Saved entries:
══════════

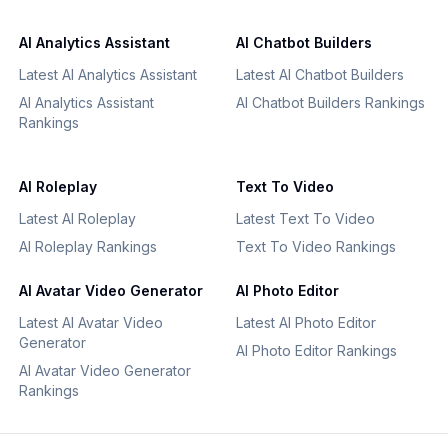
AI Analytics Assistant
AI Chatbot Builders
Latest AI Analytics Assistant
Latest AI Chatbot Builders
AI Analytics Assistant
AI Chatbot Builders Rankings
Rankings
AI Roleplay
Text To Video
Latest AI Roleplay
Latest Text To Video
AI Roleplay Rankings
Text To Video Rankings
AI Avatar Video Generator
AI Photo Editor
Latest AI Avatar Video
Latest AI Photo Editor
Generator
AI Photo Editor Rankings
AI Avatar Video Generator
Rankings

══════════

▸ **Requirement**
State how many lines in the items contain the string "Roleplay", with case counting, and give only the number.

▸ **Answer for the task**
3